State unemployment panel wants to keep growing trust fundPIERRE — The panel that keeps an eye on the financial health of South Dakota’s unemployment insurance system decided Monday that the recently troubled program should be allowed to continue accumulating money from business owners, until its balance of available funds reaches a target of $76 million.
By: Bob Mercer, Republic Capitol Bureau
PIERRE — The panel that keeps an eye on the financial health of South Dakota’s unemployment insurance system decided Monday that the recently troubled program should be allowed to continue accumulating money from business owners, until its balance of available funds reaches a target of $76 million.
The goal is to build a reserve that would be approximately 50 percent larger than at any point in the past decade, so that the cash on hand would be sufficient to weather a future recession as severe as the one experienced in South Dakota since 2009.
The reserves peaked at $51 million-plus heading into 2001 and again in 2003, but eventually all of that money was spent to pay unemployed benefits that were costing twice as much as the revenue coming in from employers.

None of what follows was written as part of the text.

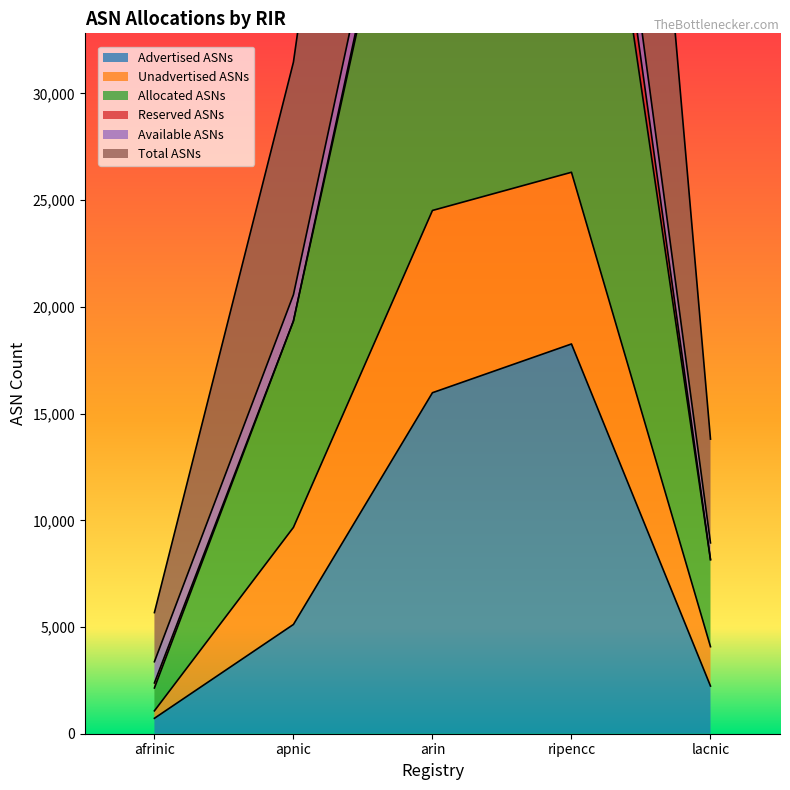

Between arin and afrinic, which is larger?

arin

The program eventually fell $7.7 million into debt by the end of 2009, causing the state Department of Labor to take a federal loan to get through.

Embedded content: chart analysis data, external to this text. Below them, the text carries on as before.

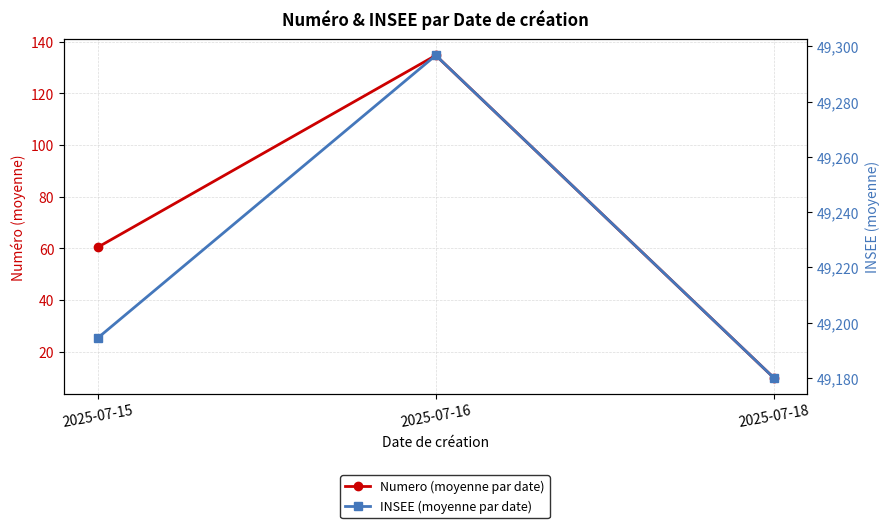

Between 2025-07-16 and 2025-07-18, which series saw the biggest shift?

Numero (moyenne par date)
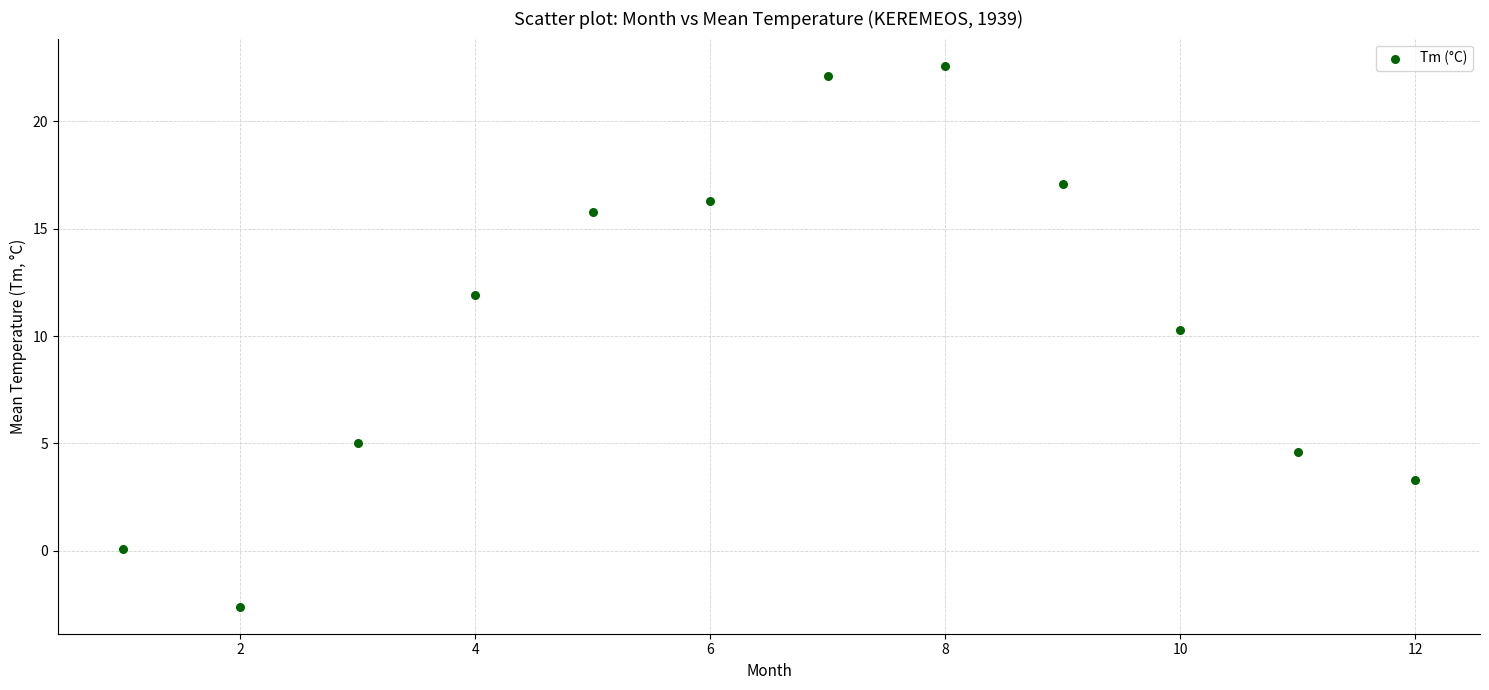

What Y value in the scatter plot is closest to 10?

10.3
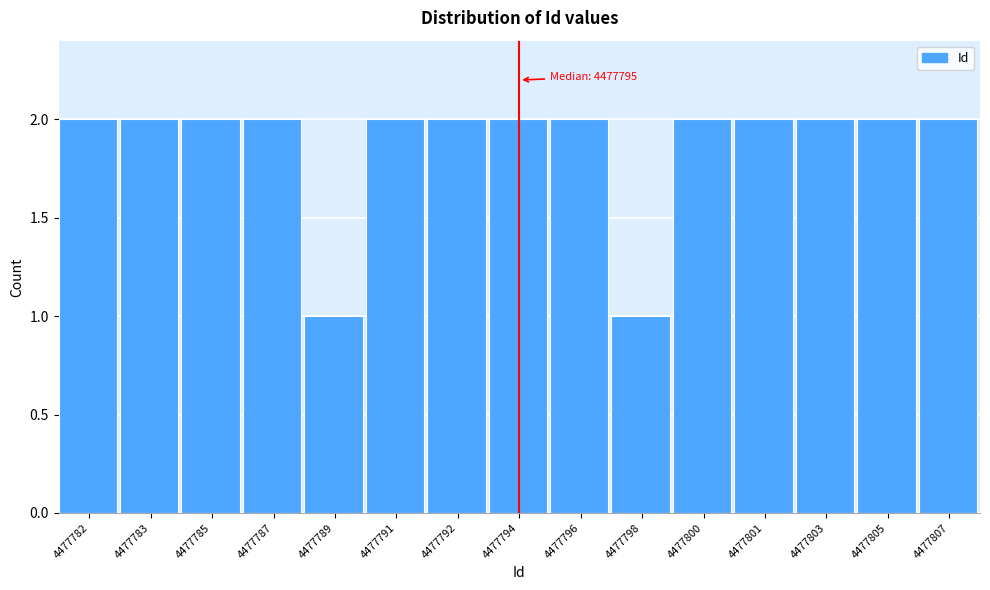

Reading right to left, transcribe all the data shown in this chart.

2	2	2	2	2	1	2	2	2	2	1	2	2	2	2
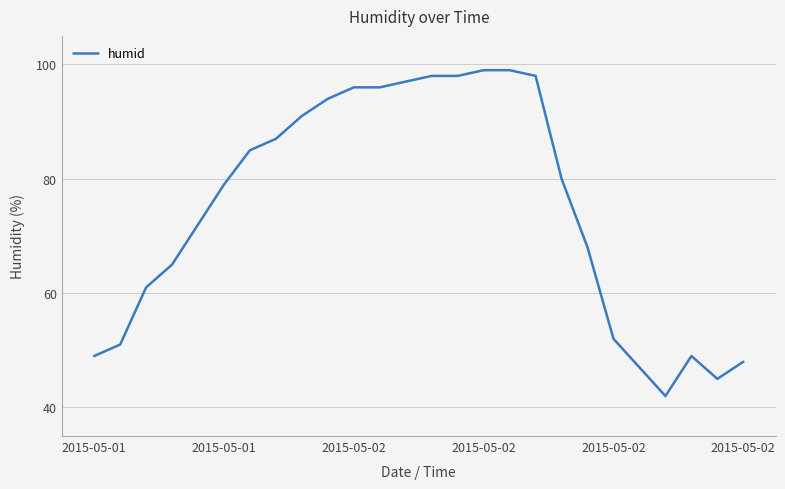

What is the smallest value displayed?

42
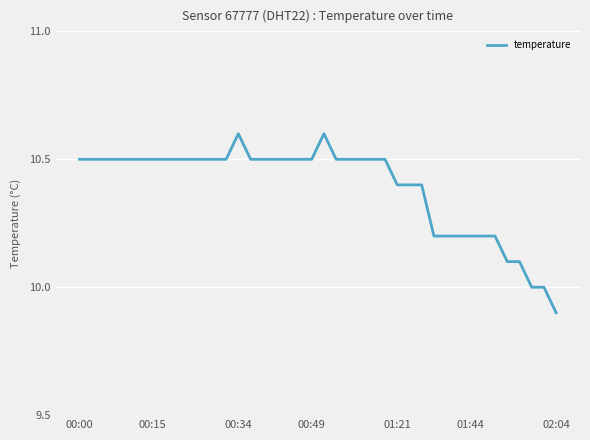

What is the greatest value displayed?

10.6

An emergency surcharge and unemployment tax increases, both of which businesses paid, eventually brought the system back into financial balance.

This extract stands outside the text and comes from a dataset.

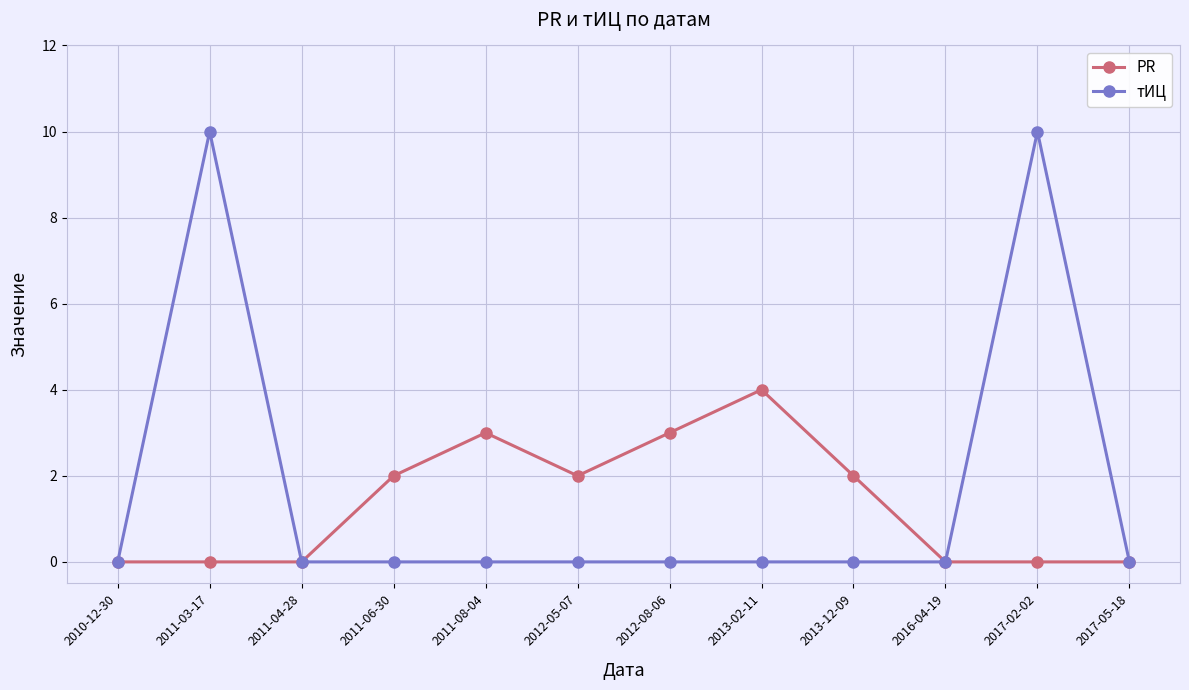

The PR series shows 3 at 2011-06-30. True or false?

False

The system finished 2010 with an available balance of $26.1 million and that grew to $36.5 million through the end of 2011. Current projections indicate the balance should reach $52 million by the end of this year and climb to $71.9 million by the close of 2013.
State Labor Secretary Pam Roberts said those numbers are based on current conditions and are only estimates.
“We have no idea what will happen tomorrow,” Roberts told members of the state unemployment insurance advisory council at their meeting Monday.
The panel voted to accept her department’s recommendation that a $76 million target be set for the program’s balance. No one suggested going higher.
“I’m comfortable with the course we’re on,” said Shawn Lyons, executive director for the South Dakota Retailers Association.
The council also reviewed the state laws regarding when the emergency surcharge is triggered.
That occurs when the trust fund’s balance drops to $11 million or less at the end of any calendar quarter, and the surcharge stops after four consecutive calendar quarters and the trust fund balance is $16.5 million or higher.
The surcharge that was imposed starting in October 2009 was the first time a surcharge had become necessary in the history of South Dakota, according to Pauline Heier, director for the unemployment insurance program.
It generated $27.7 million, she said.
She noted that the $11 million trigger amount was set in 1961 and hasn’t been updated.
Council member David Owen, president for the South Dakota Chamber of Commerce and Industry, performed a quick calculation that found the trigger now would be a balance of $83.7 million if adjusted with inflation.
“I vote no,” Owen said, pre-empting the question of whether the trigger should be raised to something higher than $11 million.